7. Penggunaannya untuk hewan dan binatang ternak, Dalam jumlah
besar antibiotic digunakan sebagai suplemen rutin untuk profilaksis
atau merangsang pertumbuhan hewan ternak. Bila dipakai dengan
dosis subterapeutik, akan meningkatkan terjadinya resistensi.
8. Pengawasan. lemahnya pengawasan yang dilakukan pemerintah
dalam distribusi dan pemakaian antibiotika
Kapankah waktu yang tepat
memulai terapi antibiotik?
Berdasarkan ditemukannya kuman atau tidak, maka terapi
antibiotika dapat dibagi dua, yakni terapi empiris dan terapi
definitive. Terapi empiris adalah terapi yang diberikan berdasar
diagnose klinis dengan pendekatan ilmiah dari klinisi.
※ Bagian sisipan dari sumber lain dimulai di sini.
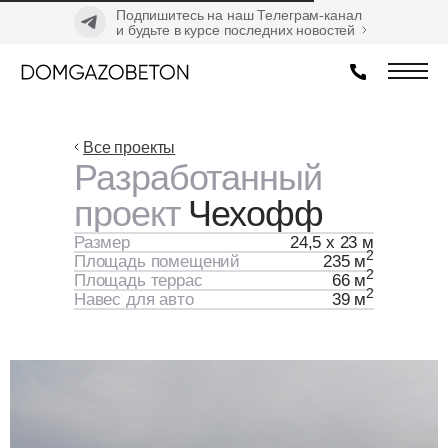
Подпишитесь на наш Телеграм-канал
и будьте в курсе последних новостей
Все проекты
Разработанный
проект
Чехофф
Размер
24,5 х 23 м
2
Площадь помещений
235 м
2
Площадь террас
66 м
2
Навес для авто
39 м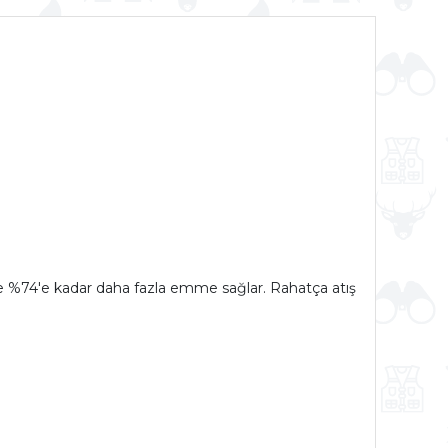
re %74'e kadar daha fazla emme sağlar. Rahatça atış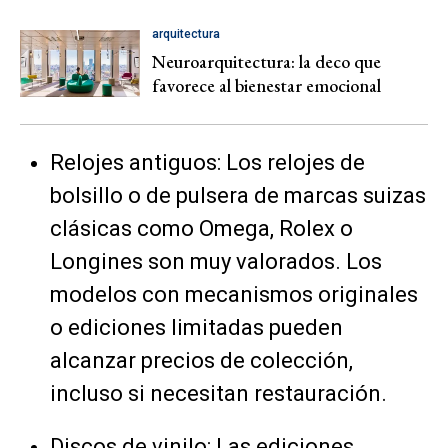
arquitectura
Neuroarquitectura: la deco que
favorece al bienestar emocional
Relojes antiguos: Los relojes de
bolsillo o de pulsera de marcas suizas
clásicas como Omega, Rolex o
Longines son muy valorados. Los
modelos con mecanismos originales
o ediciones limitadas pueden
alcanzar precios de colección,
incluso si necesitan restauración.
Discos de vinilo: Las ediciones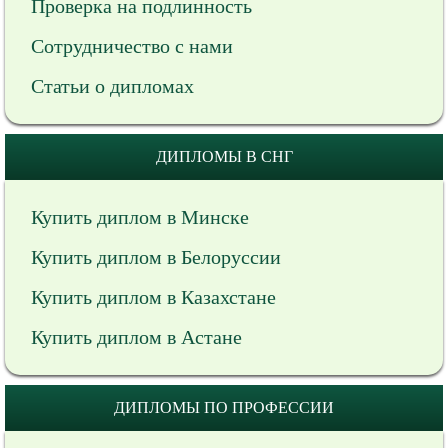
Проверка на подлинность
Сотрудничество с нами
Статьи о дипломах
ДИПЛОМЫ В СНГ
Купить диплом в Минске
Купить диплом в Белоруссии
Купить диплом в Казахстане
Купить диплом в Астане
ДИПЛОМЫ ПО ПРОФЕССИИ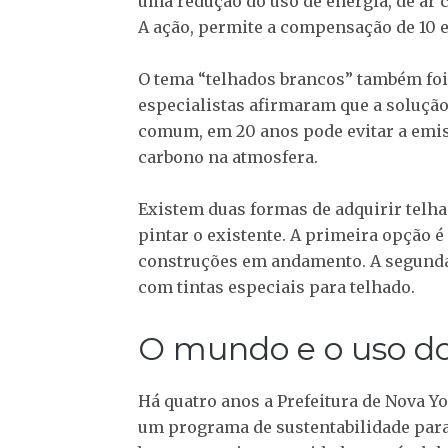
uma redução do uso de energia, de ar 
A ação, permite a compensação de 10 e
O tema “telhados brancos” também foi 
especialistas afirmaram que a solução
comum, em 20 anos pode evitar a emiss
carbono na atmosfera.
Existem duas formas de adquirir telh
pintar o existente. A primeira opção 
construções em andamento. A segunda 
com tintas especiais para telhado.
O mundo e o uso do
Há quatro anos a Prefeitura de Nova Y
um programa de sustentabilidade para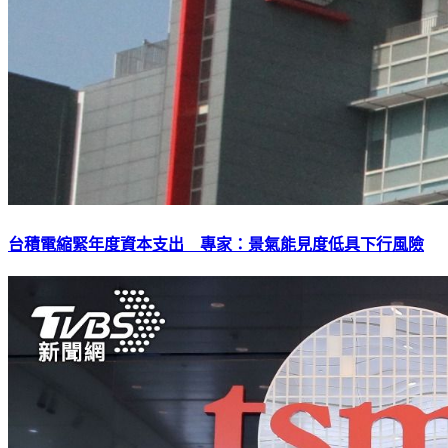
台積電縮緊年度資本支出 專家：景氣能見度低具下行風險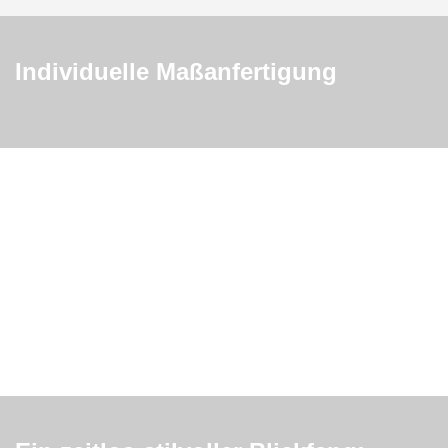
Individuelle Maßanfertigung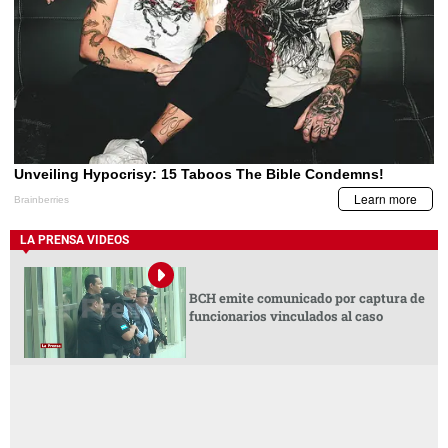
LA PRENSA VIDEOS
BCH emite comunicado por captura de
funcionarios vinculados al caso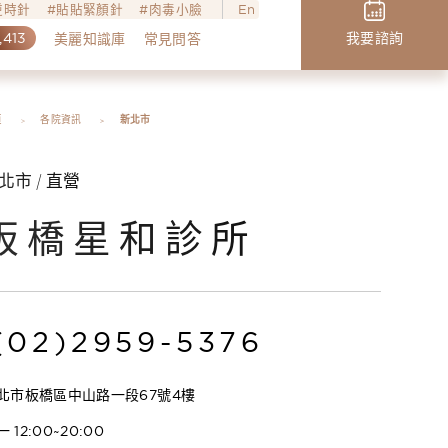
o逆時針
貼貼緊顏針
肉毒小臉
En
,413
我要諮詢
美麗知識庫
常見問答
頁
各院資訊
新北市
北市 / 直營
板橋星和診所
(02)2959-5376
北市板橋區中山路一段67號4樓
 12:00~20:00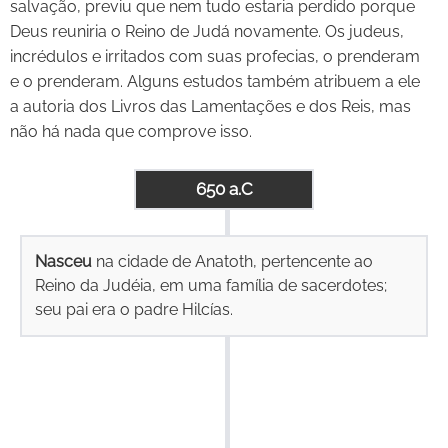
salvação, previu que nem tudo estaria perdido porque
Deus reuniria o Reino de Judá novamente. Os judeus,
incrédulos e irritados com suas profecias, o prenderam
e o prenderam. Alguns estudos também atribuem a ele
a autoria dos Livros das Lamentações e dos Reis, mas
não há nada que comprove isso.
650 a.C
Nasceu
na cidade de Anatoth, pertencente ao
Reino da Judéia, em uma família de sacerdotes;
seu pai era o padre Hilcías.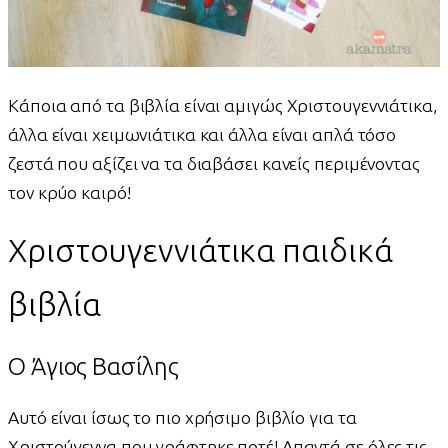
Κάποια από τα βιβλία είναι αμιγώς Χριστουγεννιάτικα,
άλλα είναι χειμωνιάτικα και άλλα είναι απλά τόσο
ζεστά που αξίζει να τα διαβάσει κανείς περιμένοντας
τον κρύο καιρό!
Χριστουγεννιάτικα παιδικά
βιβλία
Ο Άγιος Βασίλης
Αυτό είναι ίσως το πιο χρήσιμο βιβλίο για τα
Χριστούγεννα που γράφτηκε ποτέ! Απαντά σε όλες τις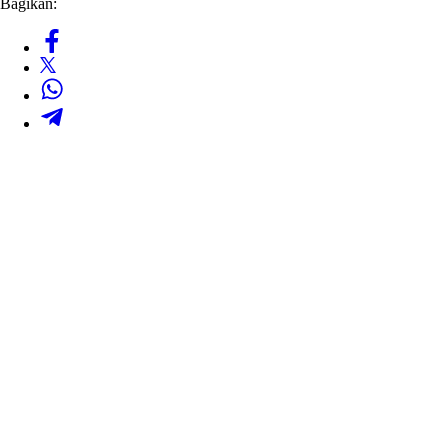
Bagikan: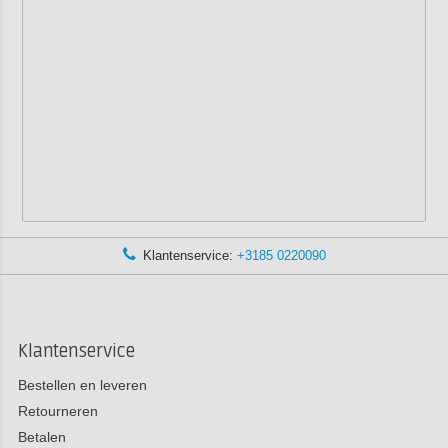
Klantenservice:
+3185 0220090
Klantenservice
Bestellen en leveren
Retourneren
Betalen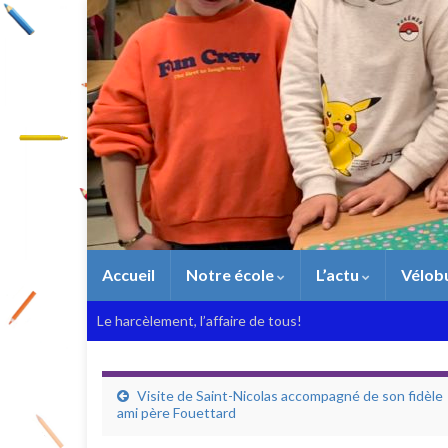
Accueil
Notre école
L’actu
Vélob
Le harcèlement, l’affaire de tous!
Visite de Saint-Nicolas accompagné de son fidèle
ami père Fouettard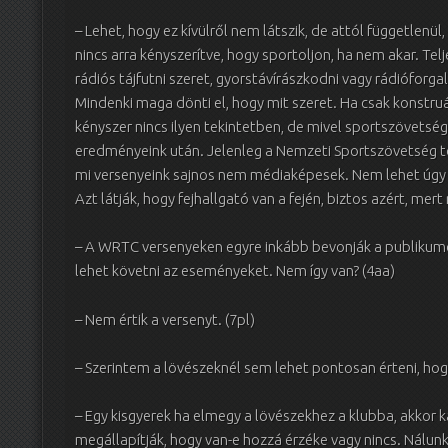
– Lehet, hogy ez kívülről nem látszik, de attól függetlenü
nincs arra kényszerítve, hogy sportoljon, ha nem akar. Te
rádiós tájfutni szeret, gyorstávírászkodni vagy rádióforga
Mindenki maga dönti el, hogy mit szeret. Ha csak konstruá
kényszer nincs ilyen tekintetben, de mivel sportszövetsé
eredményeink után. Jelenleg a Nemzeti Sportszövetség t
mi versenyeink sajnos nem médiaképesek. Nem lehet úgy
Azt látják, hogy fejhallgató van a fején, biztos azért, mert r
– A WRTC versenyeken egyre inkább bevonják a publikumo
lehet követni az eseményeket. Nem így van? (4aa)
– Nem értik a versenyt. (7pl)
– Szerintem a lövészeknél sem lehet pontosan érteni, hogy
– Egy kisgyerek ha elmegy a lövészekhez a klubba, akkor k
megállapítják, hogy van-e hozzá érzéke vagy nincs. Nálun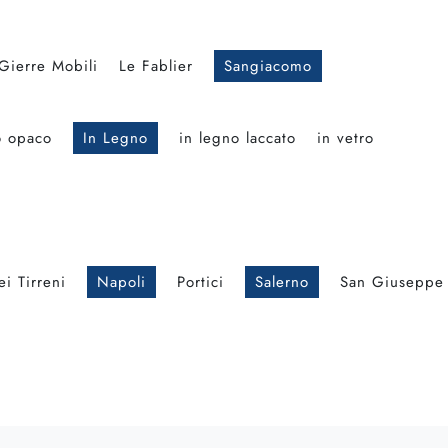
Gierre Mobili
Le Fablier
Sangiacomo
o opaco
In Legno
in legno laccato
in vetro
i Tirreni
Napoli
Portici
Salerno
San Giuseppe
Sedangkan
terapi definitive dilakukan berdasarkan hasil pemeriksaan
mikrobiologis yang sudah pasti jenis kuman dan spectrum kepekaan
antibiotikanya
Untuk menentukan penggunaan antibiotika dalam menangani penyakit
infeksi, secara garis besar dapat dipakai prinsip-prinsip umum dibawah ini :
1. Penegakan diagnosis infeksi
2. Kemungkinan kuman penyebabnya
3. Apakah antibiotika benar-benar diperlukan?
4. pemilihan antibiotika yang sesuai berdasarkan spektrum antikuma
5. Penentuan dosis, cara pemberian, lama pemberian berdasarkan
sifatsifat kinetika masing-masing antibiotika dan fungsi fisiologis
sistem tubuh (misalnya fungsi ginjal, fungsi hepar dan lain-lain)
6. Evaluasi efek obat. Apakah obat bermanfaat, kapan dinilai, kapan harus
diganti atau dihentikan? Adakah efek samping yang terjadi?